Prompt: Search the records below for "Morgenandacht" and copy every line it turns up in.

Data section:
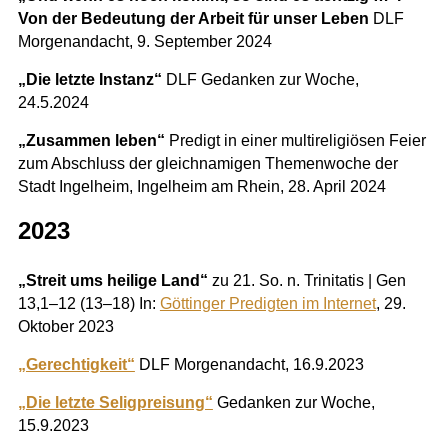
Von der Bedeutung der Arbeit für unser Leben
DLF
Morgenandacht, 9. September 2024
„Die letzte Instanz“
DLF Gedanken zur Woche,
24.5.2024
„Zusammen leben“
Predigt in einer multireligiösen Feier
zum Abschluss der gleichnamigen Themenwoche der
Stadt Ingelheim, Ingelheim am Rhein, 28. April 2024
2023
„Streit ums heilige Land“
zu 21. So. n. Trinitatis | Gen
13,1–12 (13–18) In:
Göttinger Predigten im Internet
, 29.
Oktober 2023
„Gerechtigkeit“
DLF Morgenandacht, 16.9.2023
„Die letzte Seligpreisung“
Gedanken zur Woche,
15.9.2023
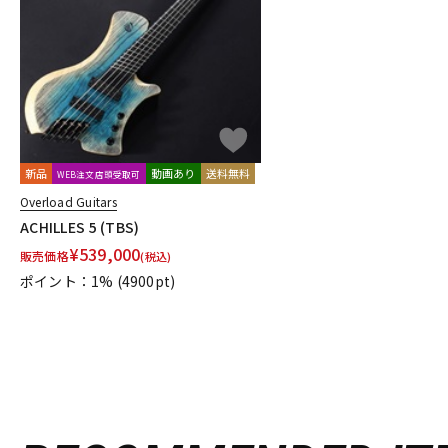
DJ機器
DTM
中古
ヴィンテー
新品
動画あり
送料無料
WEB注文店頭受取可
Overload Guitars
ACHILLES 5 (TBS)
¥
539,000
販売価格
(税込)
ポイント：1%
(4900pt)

--

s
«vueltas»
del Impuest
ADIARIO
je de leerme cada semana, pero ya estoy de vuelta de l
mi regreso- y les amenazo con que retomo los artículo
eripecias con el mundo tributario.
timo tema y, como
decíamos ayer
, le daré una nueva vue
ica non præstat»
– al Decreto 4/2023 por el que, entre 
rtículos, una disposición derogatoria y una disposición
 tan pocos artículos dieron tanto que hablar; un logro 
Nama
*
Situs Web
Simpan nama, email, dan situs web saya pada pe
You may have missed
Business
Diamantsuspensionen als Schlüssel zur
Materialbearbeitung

Answer area:
Morgenandacht, 9. September 2024
DLF Morgenandacht, 16.9.2023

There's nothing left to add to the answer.